Die Daten liefern die Infusomate an einen zentralen MQQT-Broker. Ein AR Service nimmt als MQQT-Client die Statusdaten ab und liefert sie an eine AR-Brille.
Ein Termin in der Radiologie steht an und der Patient muss mit einem Rollstuhl dorthin gebracht werden. Aber wo ist der nächste freie Rollstuhl? Ganz einfach: GPS basierte tags sind an Rollstühlen befestigt und liefern ihre Position an einen MQTT-Broker. Ist ein Teil des Krankenhauses mit WLAN nicht abgedeckt, kann eine Kamera mit Rollstuhl-Bilderkennung die Position übermitteln.

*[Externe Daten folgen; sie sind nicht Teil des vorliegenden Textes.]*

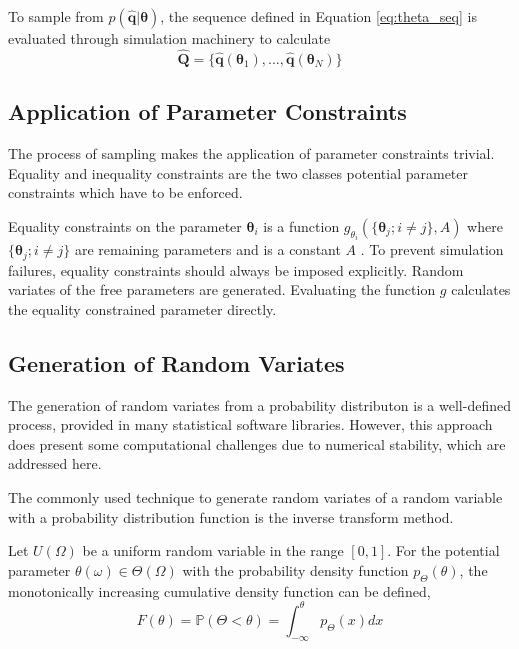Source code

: To sample from $p(\hat{\bm{q}}|\bm{\theta})$, the sequence defined in Equation \ref{eq:theta_seq} is evaluated through simulation machinery to calculate
\begin{equation}
\label{eq:qoi_seq}
	\hat{\bm{Q}}= \{\hat{\bm{q}}(\bm{\theta}_1),...,\hat{\bm{q}}(\bm{\theta}_N)\}
\end{equation}

\subsection{Application of Parameter Constraints}

The process of sampling makes the application of parameter constraints trivial.  Equality and inequality constraints are the two classes potential parameter constraints which have to be enforced.

  Equality constraints on the parameter $\bm{\theta}_i$ is a function $g_{\theta_i}(\{\bm{\theta}_j; i \neq j\},A)$ where $\{\bm{\theta}_j; i \neq j\}$ are remaining parameters and is a constant $A$ .  To prevent simulation failures, equality constraints should always be imposed explicitly.  Random variates of the free parameters are generated.  Evaluating the function $g$ calculates the equality constrained parameter directly.

\subsection{Generation of Random Variates}

The generation of random variates from a probability distributon is a well-defined process, provided in many statistical software libraries.  However, this approach does present some computational challenges due to numerical stability, which are addressed here.

The commonly used technique to generate random variates of a random variable with a probability distribution function is the inverse transform method.

Let $U(\Omega)$ be a uniform random variable in the range $[0,1]$.  For the potential parameter $\theta(\omega) \in \Theta(\Omega)$ with the probability density function $p_\Theta(\theta)$, the monotonically increasing cumulative density function can be defined,
\begin{equation}
	  F(\theta) = \mathbb{P}(\Theta < \theta) = \int_{-\infty}^\theta p_\Theta(x) dx
\end{equation}

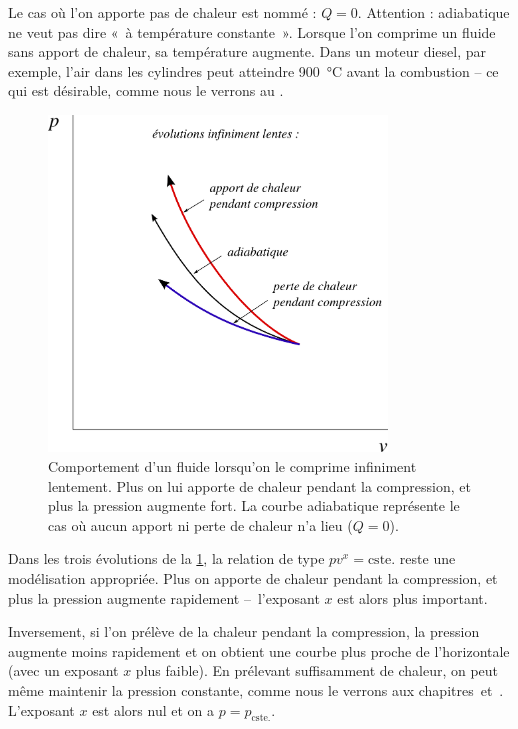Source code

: 		Le cas où l’on apporte pas de chaleur est nommé  : $Q = 0$. Attention : adiabatique ne veut pas dire «~à température constante~». Lorsque l’on comprime un fluide sans apport de chaleur, sa température augmente. Dans un moteur diesel, par exemple, l’air dans les cylindres peut atteindre \SI{900}{\degreeCelsius} avant la combustion -- ce qui est désirable, comme nous le verrons au \courssept.

		\begin{figure}
			\begin{center}
			\includegraphics[width=9cm]{images/pv_transfert_chaleur.png}
			\end{center}
			\caption{Comportement d’un fluide lorsqu’on le comprime infiniment lentement.
Plus on lui apporte de chaleur pendant la compression, et plus la pression augmente fort. La courbe adiabatique représente le cas où aucun apport ni perte de chaleur n’a lieu ($Q = 0$).}
			\label{fig_p-v_ajout_retrait_chaleur}
		\end{figure}


		Dans les trois évolutions de la \cref{fig_p-v_ajout_retrait_chaleur}, la relation de type $p v^{x} = \text{cste.}$ reste une modélisation appropriée. Plus on apporte de chaleur pendant la compression, et plus la pression augmente rapidement --\ l’exposant $x$ est alors plus important.

		Inversement, si l’on prélève de la chaleur pendant la compression, la pression augmente moins rapidement et on obtient une courbe plus proche de l’horizontale (avec un exposant  $x$ plus faible). En prélevant suffisamment de chaleur, on peut même maintenir la pression constante, comme nous le verrons aux chapitres~\quatre et~\cinq. L’exposant $x$ est alors nul et on a $p = p_\text{cste.}$.
		
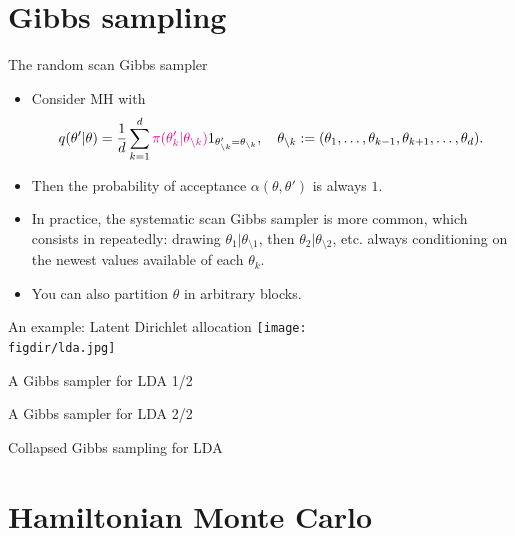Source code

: \documentclass[10pt]{beamer}
\def\figdir{Figures}
\renewcommand\un[1]{\textcolor{magenta}{#1}}
\begin{document}
\section{Gibbs sampling}
\begin{frame}{The random scan Gibbs sampler}
\begin{itemize}
\item Consider MH with
$$
q(\theta'\vert\theta) = \frac1d \sum_{k=1}^d \un{\pi(\theta'_k\vert \theta_{\setminus k})} 1_{\theta'_{\setminus k} = \theta_{\setminus k}}, \quad \theta_{\setminus k}:= (\theta_1,\dots,\theta_{k-1},\theta_{k+1},\dots,\theta_d).
$$
\item Then the probability of acceptance $\alpha(\theta,\theta')$ is always $1$.
\vspace{2cm}
\vfill
\item In practice, the systematic scan Gibbs sampler is more common, which consists in repeatedly: drawing $\theta_1\vert\theta_{\setminus 1}$, then $\theta_2\vert\theta_{\setminus 2}$, etc. always conditioning on the newest values available of each $\theta_k$.
\item You can also partition $\theta$ in arbitrary blocks.
\end{itemize}
\end{frame}

\begin{frame}{An example: Latent Dirichlet allocation}
\centering
\texttt{[image: \\figdir/lda.jpg]}
\vfill
\end{frame}

\begin{frame}{A Gibbs sampler for LDA 1/2}

\end{frame}

\begin{frame}{A Gibbs sampler for LDA 2/2}

\end{frame}

\begin{frame}{Collapsed Gibbs sampling for LDA}

\end{frame}

\section{Hamiltonian Monte Carlo}
\end{document}
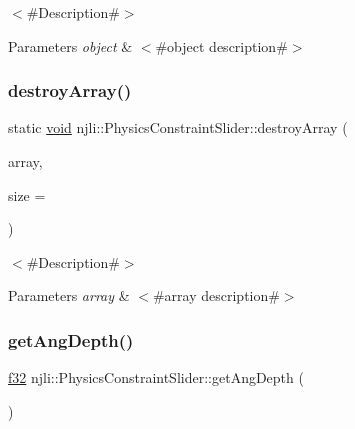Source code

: $<$\#\+Description\#$>$


\begin{DoxyParams}{Parameters}
{\em object} & $<$\#object description\#$>$ \\
\hline
\end{DoxyParams}
\mbox{\label{classnjli_1_1_physics_constraint_slider_a293103ad00ee8f7fd7d2ddc6ba82e56b}} 
\subsubsection{\texorpdfstring{destroy\+Array()}{destroyArray()}}
{\footnotesize\ttfamily static \mbox{\hyperlink{_thread_8h_af1e856da2e658414cb2456cb6f7ebc66}{void}} njli\+::\+Physics\+Constraint\+Slider\+::destroy\+Array (\begin{DoxyParamCaption}\item[{\mbox{\hyperlink{classnjli_1_1_physics_constraint_slider}{Physics\+Constraint\+Slider}} $\ast$$\ast$}]{array,  }\item[{const \mbox{\hyperlink{_util_8h_a10e94b422ef0c20dcdec20d31a1f5049}{u32}}}]{size = {} }\end{DoxyParamCaption})\hspace{0.3cm}{\ttfamily [static]}}

$<$\#\+Description\#$>$


\begin{DoxyParams}{Parameters}
{\em array} & $<$\#array description\#$>$ \\
\hline
\end{DoxyParams}
\mbox{\label{classnjli_1_1_physics_constraint_slider_a1f98662c2eec6024fb68e54031afabed}} 
\subsubsection{\texorpdfstring{get\+Ang\+Depth()}{getAngDepth()}}
{\footnotesize\ttfamily \mbox{\hyperlink{_util_8h_a5f6906312a689f27d70e9d086649d3fd}{f32}} njli\+::\+Physics\+Constraint\+Slider\+::get\+Ang\+Depth (\begin{DoxyParamCaption}{ }\end{DoxyParamCaption})}

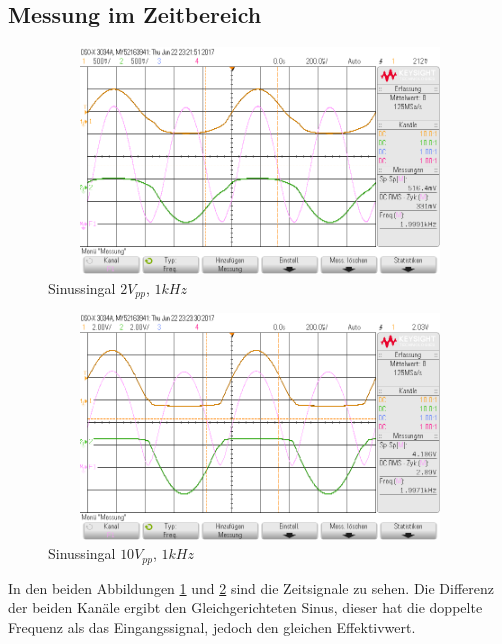 \subsection{Messung im Zeitbereich}
\begin{figure}[H]
 \begin{center}
  \includegraphics[height=6cm,width=12cm]{OsziBilder/bsp4_sin_time_2Vpp_UeUa.png}
 \end{center}
 \caption{Sinussingal $2V_{pp}$, $1kHz$}\label{bsp4_time2V}
\end{figure}
\noindent

\begin{figure}[H]
 \begin{center}
  \includegraphics[height=6cm,width=12cm]{OsziBilder/bsp4_time_10Vpp_UeUa.png}
 \end{center}
 \caption{Sinussingal $10V_{pp}$, $1kHz$}\label{bsp4_time10V}
\end{figure}
\noindent
In den beiden Abbildungen \ref{bsp4_time2V} und \ref{bsp4_time10V} sind die Zeitsignale zu sehen. Die Differenz der beiden Kan\"ale ergibt den Gleichgerichteten Sinus, dieser hat die doppelte Frequenz als das Eingangssignal, jedoch den gleichen Effektivwert.

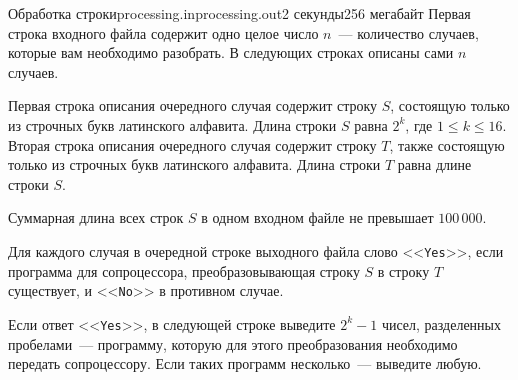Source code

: \begin{problem}{Обработка строки}{processing.in}{processing.out}{2 секунды}{256 мегабайт}
\InputFile
Первая строка входного файла содержит одно целое число $n$~--- количество случаев, 
которые вам необходимо разобрать. В следующих строках описаны сами $n$ случаев.

Первая строка описания очередного случая содержит строку $S$, состоящую только из строчных букв 
латинского алфавита. Длина строки $S$ равна $2^k$, где 
$1 \le k \le 16$. Вторая строка описания очередного случая содержит строку $T$, также состоящую 
только из строчных букв латинского алфавита. Длина строки $T$ равна длине 
строки $S$.

Суммарная длина всех строк $S$ в одном входном файле не превышает $100\,000$.

\OutputFile
Для каждого случая в очередной строке выходного файла слово <<\texttt{Yes}>>, если программа для 
сопроцессора, преобразовывающая строку $S$ в строку $T$ существует, и 
<<\texttt{No}>> в противном случае. 

Если ответ <<\texttt{Yes}>>, в следующей строке выведите $2^k - 1$ чисел, разделенных пробелами~--- 
программу, которую для этого преобразования необходимо передать сопроцессору. 
Если таких программ несколько~--- выведите любую.

\Examples
\begin{example}%
%
\end{example}

\end{problem}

Wieder könnte ein Endgerät für den Pfleger den Hinweis auf den nächsten freien Rollstuhl liefern, inkl. die Navigation dorthin. Oder der Pfleger wird über eine mobile Anwendung informiert: Patient X hat in 10 min. einen Termin in der Radiologie (Terminkalender kommuniziert seinen Termin) und der nächste freie Rollstuhl steht am Ende des Nachbargangs (Abgleich Termin mit dem nächsten freien Rollstuhl).
Heute nimmt der Pfleger in sogenannten Messrunden Patientendaten vor Ort auf: Puls, Temperatur, Blutdruck oder den Blutzuckerwert. Die Werte werden manuell erfasst und geben den Status zu einem Zeitpunkt wieder.
Was wäre möglich, wenn die Daten stetig und ohne manuellen Aufwand zentral vorliegen würden? Ein an den MQTT-Broker verknüpfter Service erkennt einen Puls von 92 und die Blutdruckwerte von 100/40, schließt daraus eine potenzielle innere Blutung (z.B. gastrointestinal) und informiert die Pfleger*innen.
Ein wichtiger, wenn nicht gar ein entscheidender Erfolgsfaktor, beim Aufsetzen einer Message-basierten Architektur ist die Datenmodellierung. Ein MQTT-Broker beschreibt einen Teil der Daten in einer sogenannten Topic-Struktur. Mit ihrer Hilfe kann zu den Teilaspekten eines Objektes navigiert werden; oder der Navigationspfad beinhaltet selbst fachliche Daten. Die Topic-Struktur eines MQTT-Brokers ist hierarchisch. Aus unserer Erfahrung gilt es zu klären: wie bildet man ein fachliches Modell hierarchisch ab und wann nimmt man redundante hierarchische Pfade in Kauf, z.B. aus Performance-Gesichtspunkten?
Zentrales Objekt muss dabei immer der Patient sein. Für ihn liefern Systeme auf unterschiedlichsten Ebenen Daten: von ADT-Nachrichten basierten Systemen bis hin zu Diagnosesystemen. Message-basierte Systeme sind dabei kein Selbstzweck und sollen Daten nicht ohne Ziel integrieren: Es kommt darauf an, einen Mehrwert aus der Kombination abzuleiten (der Patient hat einen Termin, der Patient muss transportiert werden, wo steht ein freier Rollstuhl zur Verfügung).
Mit Vernetzung und geeigneten Systemarchitekturen lassen sich sowohl für Patienten als auch für Pflegekräfte ehebliche Erleichterungen erzielen. Informationen und Daten liegen bereits vor. Sie müssen lediglich zusammengebracht und daraus Synergien gezogen werden.